Hints of such a shift appear throughout the poll results. One example: About two-thirds of respondents favored forced treatment for hard-core drug abusers, a controversial policy that recently won backing from Gov. Gavin Newsom but is anathema to SF progressives. By contrast, only one-third supported safe consumption sites for drug users, a centerpiece of the “harm reduction” model that is favored by many in the drug-treatment field but is viewed with suspicion by moderates.
The three members of the SF school board who were recalled in April were perhaps the first victims of the changing attitudes, and District Attorney Chesa Boudin may be next: more than half of voters support his recall. The Board of Supervisors could come after that, with some 67% of respondents disapproving of its performance.
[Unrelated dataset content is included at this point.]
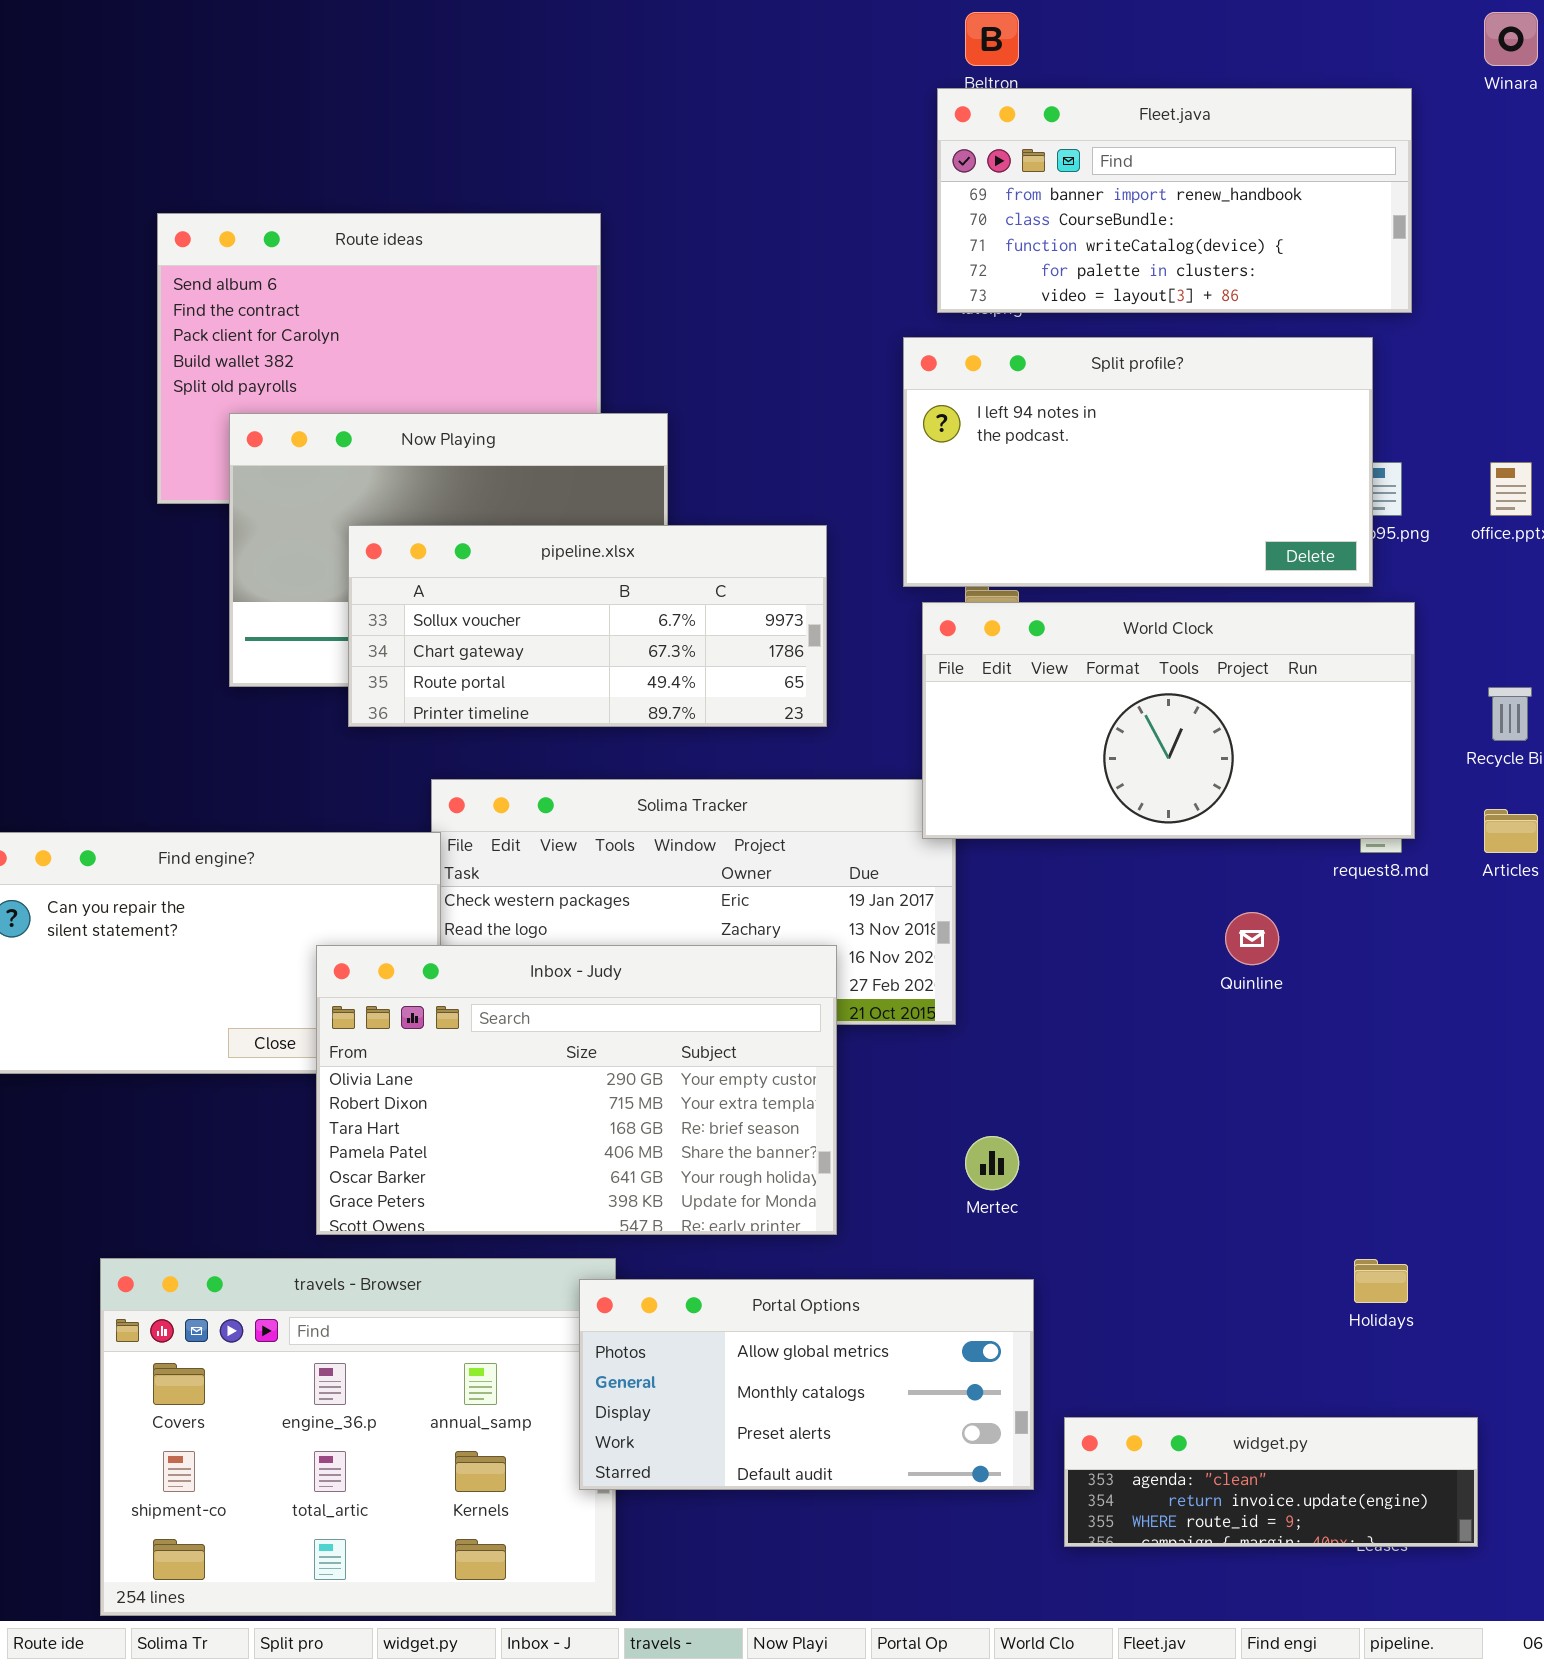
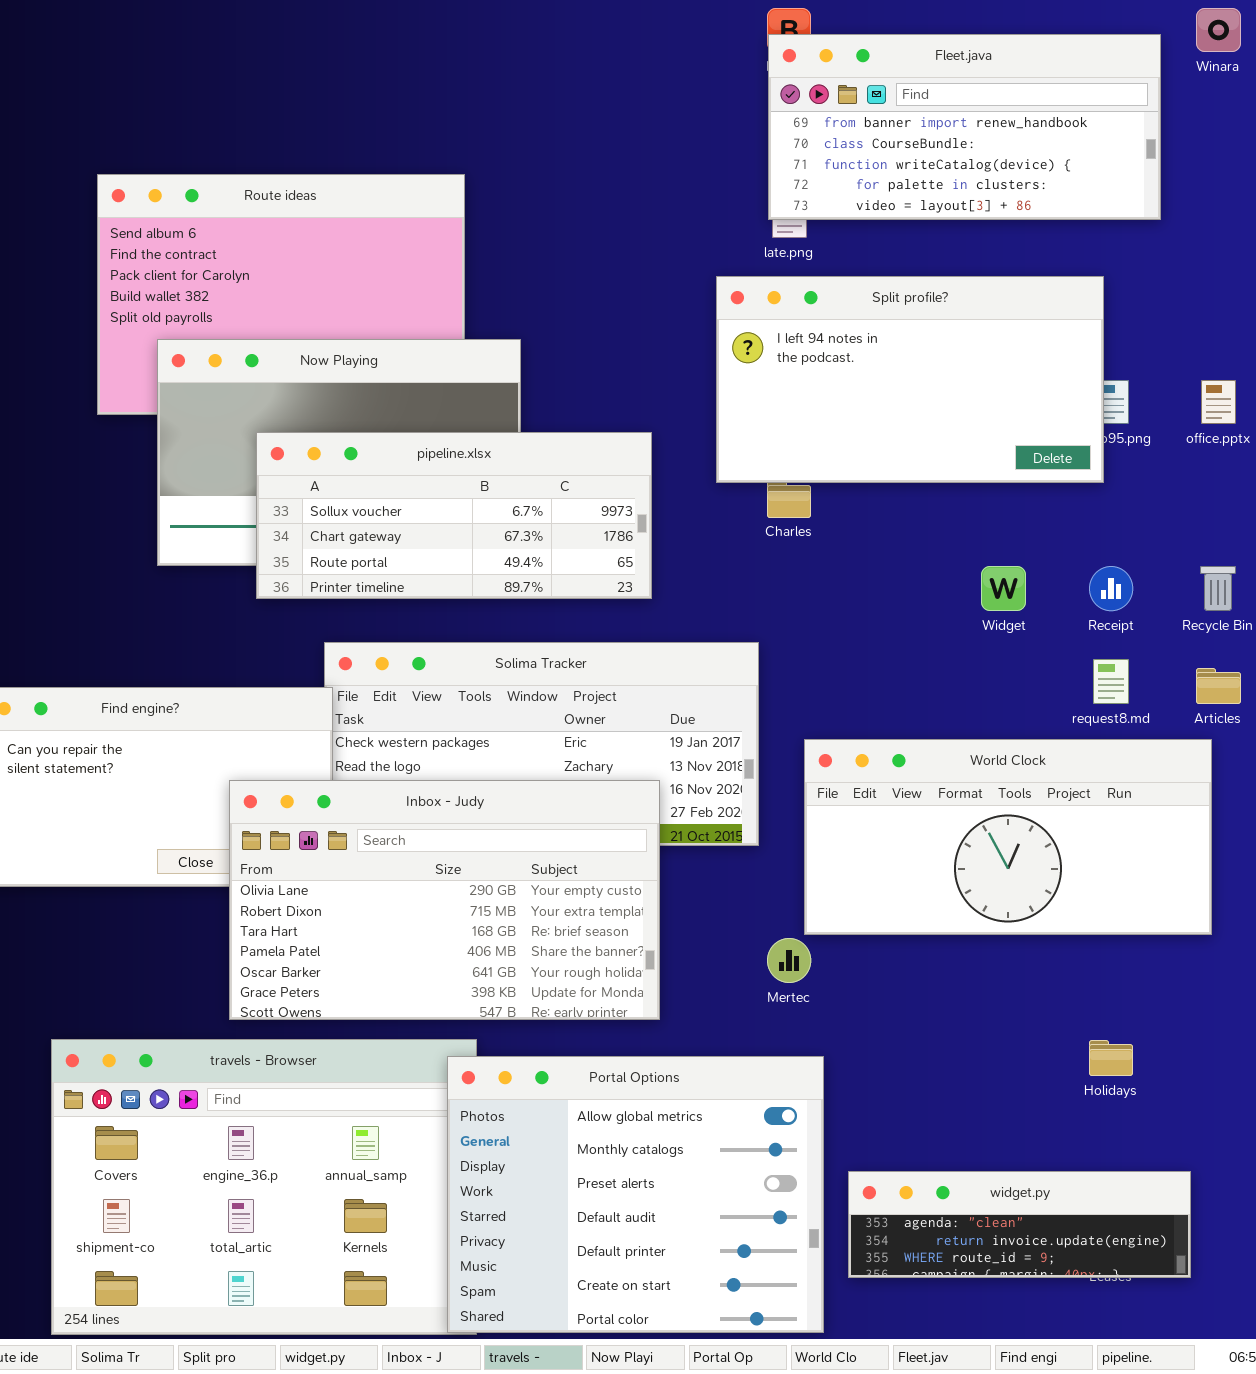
Fleet.java: [937,88,1412,313] -> [768,34,1161,220], moved
World Clock: [922,602,1415,839] -> [804,739,1212,935], moved
Portal Options: [579,1279,1034,1490] -> [447,1056,824,1333], resized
Only 41% of voters said they expected to stay in San Francisco for the long term, not necessarily a high number for a city that has always been somewhat transient but a concern for city leaders nonetheless.
There are glimmers of optimism in the survey, too: Young voters are the most positive about San Francisco, and the city gets high marks for cultural diversity, green spaces and economic opportunity. Most think the city will come back from the pandemic sooner rather than later. The not-in-my-backyard attitude that has fed the housing and affordability crisis may be waning, with 86% of voters supporting some type of new housing in their neighborhoods.
If it's any comfort to SF cheerleaders, the results in many ways reflect national themes, including post-Covid insecurity and a backlash against the social justice movement and its calls to “defund the police.” The San Francisco Police Department, despite a long history of problems and an apparent inability to suppress the street crime that has upset many residents, received the highest approval rating of any city department in the survey.
But the poll also underscores just how seriously homelessness, the fentanyl crisis and a general sense of disorder on the streets—whether real or perceived—have darkened the mood of residents and undermined confidence in the city’s future. A crucial challenge in the coming months and years may be keeping businesses from leaving: SF’s status as a hub for talent and innovation is an asset it can ill-afford to lose.
Residents do not seem inclined to turn their backs on politics, though: three-quarters of poll respondents said they follow local issues closely. That’s both a threat and an opportunity for Mayor London Breed, whose 49% approval rating in the survey is relatively strong. If she can make a dent in the problems she’ll likely be rewarded—but could also be left holding the bag on public safety if Boudin is recalled.